• [任務要求]: 請接著這篇講述雪地靈犬Balto真實故事的討論帖，從最後一句之後往下續寫。

• [節選原文]:
------

#  > 【月之花海】獸迷、毛毛、Furry討論區 >  > 毛毛作品賞析 >  > [影視] 『雪地靈犬Balto』真正的故事

## 沃飛爾

雪地靈犬Balto的故事大部分的獸友都知道吧
一隻阿拉斯加雪橇狗狗冒著生命危險用送白喉疫苗拯救村莊

但目前大家所知道的故事是由『環球公司』所改編的版本
.............................
真實的Balto他並不是這次運送的領隊犬
本次事件中，由於記者報導有誤，使得人們口耳相傳的領隊犬變成BALTO，為一隻年輕的愛司基摩犬(Balto並不是領隊犬)

實際的領隊犬則是TOGO，當時TOGO已經十歲多，在長程跋涉完成任務後，便因腿傷退出雪橇賽，送至緬因州怡養天年，並於1929年12月死亡。TOGO的遺體現存放於博物館中
................

------

(蒐集的資料)
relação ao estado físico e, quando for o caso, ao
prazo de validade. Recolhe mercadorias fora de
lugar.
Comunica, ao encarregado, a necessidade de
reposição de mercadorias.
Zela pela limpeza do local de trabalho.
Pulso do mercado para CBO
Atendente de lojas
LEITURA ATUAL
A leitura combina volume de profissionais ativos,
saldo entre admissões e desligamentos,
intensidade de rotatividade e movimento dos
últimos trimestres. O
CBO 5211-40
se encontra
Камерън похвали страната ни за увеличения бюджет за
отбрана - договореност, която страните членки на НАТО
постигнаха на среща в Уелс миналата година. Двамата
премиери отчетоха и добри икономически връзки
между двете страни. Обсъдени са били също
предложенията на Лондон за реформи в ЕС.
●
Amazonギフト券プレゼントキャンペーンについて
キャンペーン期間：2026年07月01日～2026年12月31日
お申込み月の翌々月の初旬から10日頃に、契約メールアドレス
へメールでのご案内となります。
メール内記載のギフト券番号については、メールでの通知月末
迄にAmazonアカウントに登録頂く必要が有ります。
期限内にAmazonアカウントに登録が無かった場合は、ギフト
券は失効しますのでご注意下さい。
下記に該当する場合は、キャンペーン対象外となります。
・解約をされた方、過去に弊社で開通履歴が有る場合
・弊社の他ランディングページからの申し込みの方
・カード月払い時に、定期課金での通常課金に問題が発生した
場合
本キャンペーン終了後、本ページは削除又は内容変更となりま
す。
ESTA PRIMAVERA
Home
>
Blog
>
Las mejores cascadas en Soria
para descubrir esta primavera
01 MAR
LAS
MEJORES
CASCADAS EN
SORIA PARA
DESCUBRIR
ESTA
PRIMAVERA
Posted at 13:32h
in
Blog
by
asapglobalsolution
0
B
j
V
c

------

• [回答區]:
雖然BLATO並非當時的領隊犬，但他在雪橇領隊裡表現出眾，因此被傳為拯救村民的關鍵人物

Balto和他的主人

*真正的Balto*

1933年在Balto的死亡以後，他的遺骸被製成標本，並且捐贈了克利夫蘭自然歷史博物館。

..........................................
真的有這件事，真的有這隻狗，雖然Balto並不是當時的領導犬，但因為表現出眾，因此Blato被認為是此次行動成功的關鍵

後來在記者、媒體、阿拉斯加州政府和環球影城的渲染下成為全國眾所皆知的英雄人物

...............................
真實的Balto其實並沒有狼、犬混血，而是一隻雪橇犬（哈士奇的阿拉斯加種）Blato在年輕時就被閹割了，所以也沒有後代

現行所知道的『雪地靈犬』故事是來自於在1995年『環球影城』的改編版

...............................................................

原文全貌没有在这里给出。